I liked Jeremy Irons narrating the Oxford Elegy on a Naxos release reviewed in DL News 2014/14 part of an album with music by Butterworth and Gurney. A Nimbus recording with Oxford forces, which received mixed reviews from Rob Barnett and William Hedley, remains available separately on NI5166 or as part of a super-budget 4-CD set (NI1754, even less expensive as a download with pdf booklet). It’s by no means a poor performance but Jack May’s narration of the poetry is a little too understated.

I wondered if Simon Callow would default in the opposite direction; he is, after all, known for a somewhat can-belto style. I need not have feared: like Westbrook and Irons he manages to steer a very effective middle course between declamation and sensitivity; though Westbrook still wins on points for me, the orchestral support on Signum and the slightly more forward balance of the spoken words go far to make amends. As heard in 24-bit format, indeed, the recording is very good.

I was relieved to read that ‘Matthew Arnold’s tree’ on Boars Hill – actually an oak, not an elm – has been conserved by the Oxford Preservation Trust and can still be seen on the skyline from Tom Quad of Christ Church.

The third VW piece here comes from his decades-long struggle to compose his opera on Bunyan’s Pilgrim’s Progress.

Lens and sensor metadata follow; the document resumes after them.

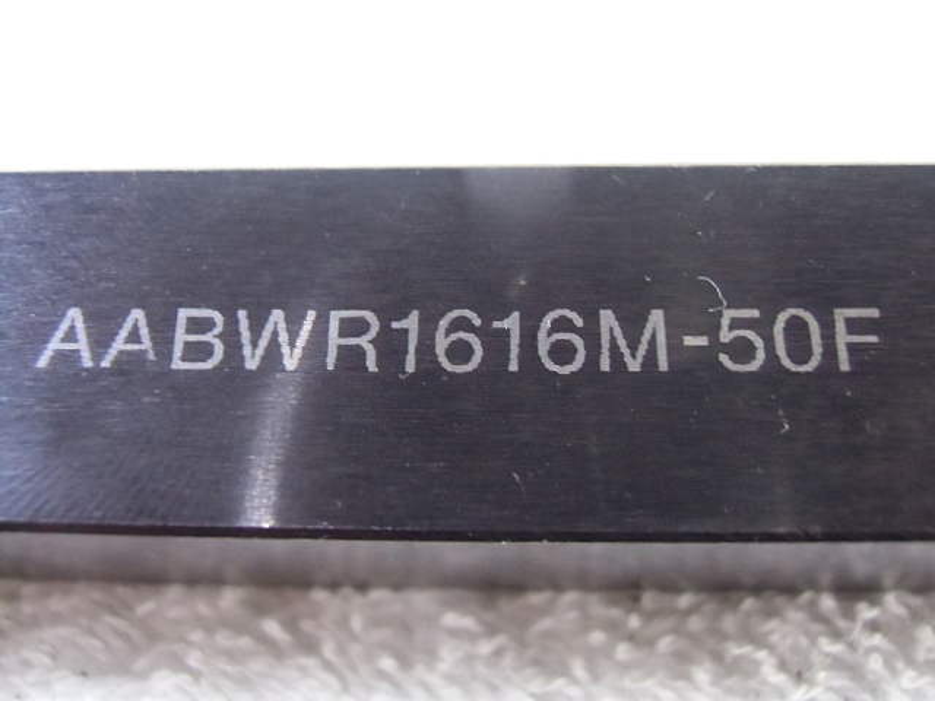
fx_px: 891
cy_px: 350
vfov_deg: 42.9
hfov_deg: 55.4
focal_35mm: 33
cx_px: 468
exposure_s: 1/40
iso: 800
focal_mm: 5.93
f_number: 3.7
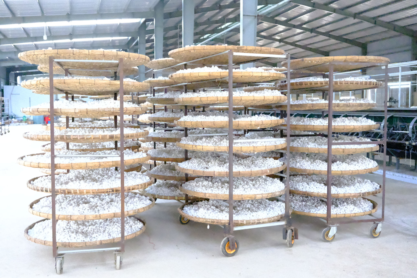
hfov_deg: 54.4
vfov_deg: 37.8
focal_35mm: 35
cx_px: 208
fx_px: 405
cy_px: 139
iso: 51200
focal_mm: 23.5
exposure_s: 1/4000
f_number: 4
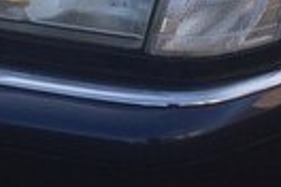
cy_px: -44
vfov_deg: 9.0
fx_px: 1179
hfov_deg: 13.4
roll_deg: -1.3
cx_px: 270
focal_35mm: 151
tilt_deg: -20.2
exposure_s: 1/494
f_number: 2.2
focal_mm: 4.15
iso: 32
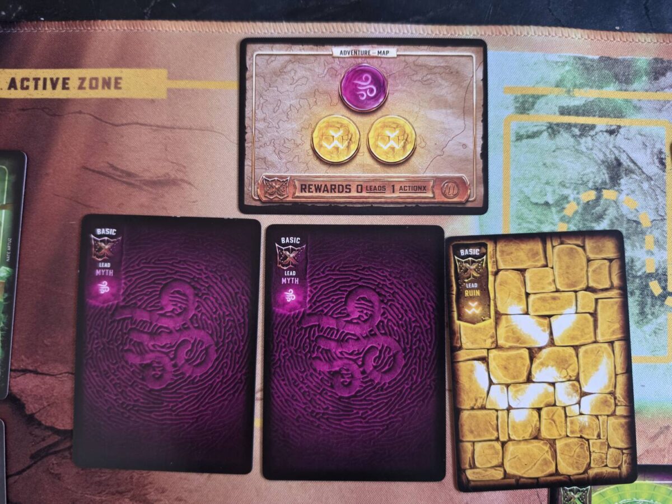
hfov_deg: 73.9
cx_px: 336
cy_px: 252
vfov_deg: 58.9
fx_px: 446
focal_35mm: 23
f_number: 1.4
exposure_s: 1/120
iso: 200
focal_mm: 6.5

Despairing of ever having it performed, he published sections of it and raided it for his Symphony No.5. We now have complete recordings, but the separate sections are well worth an outing, and such is the case with Valiant for Truth. More treasures from the work in progress are on offer on Hyperion’s collection of VW’s choral music (CDS44321/4 – review review). A Bunyan Sequence is also available separately on CDA66511, download from Hyperion or Archive Service CD, and The Shepherds of the Delectable Mountains on CDA66569, download or Archive Service. Go for those two albums, however, and you might as well buy the 4-CD set.

Finally, Lord, Thou has been our refuge, a setting of Psalm 90 and Isaac Watts’ hymn ‘O Lord our help in ages past’ with a rousing conclusion, sounds the whole programme off in grand style. Only VW’s setting of the Old Hundredth would have served as well – now I think of it, to have added that would have meant just five minutes extra. I mustn’t grumble, however; the two CDs and the download add up to 87 minutes but are offered as if for a single album. The stained-glass window in Gloucester Cathedral dedicated to the memory of Ivor Gurney, as featured on the front cover, is the icing on the cake; it was paid for in part by a fundraising concert featuring these performers in much of the same repertoire.

With accomplished performances and very good recorded sound, this may not be quite the hoped-for definitive replacement for the Westbrook and Willcocks Oxford Elegy, but it comes pretty close, and there’s plenty more fine music making here, too.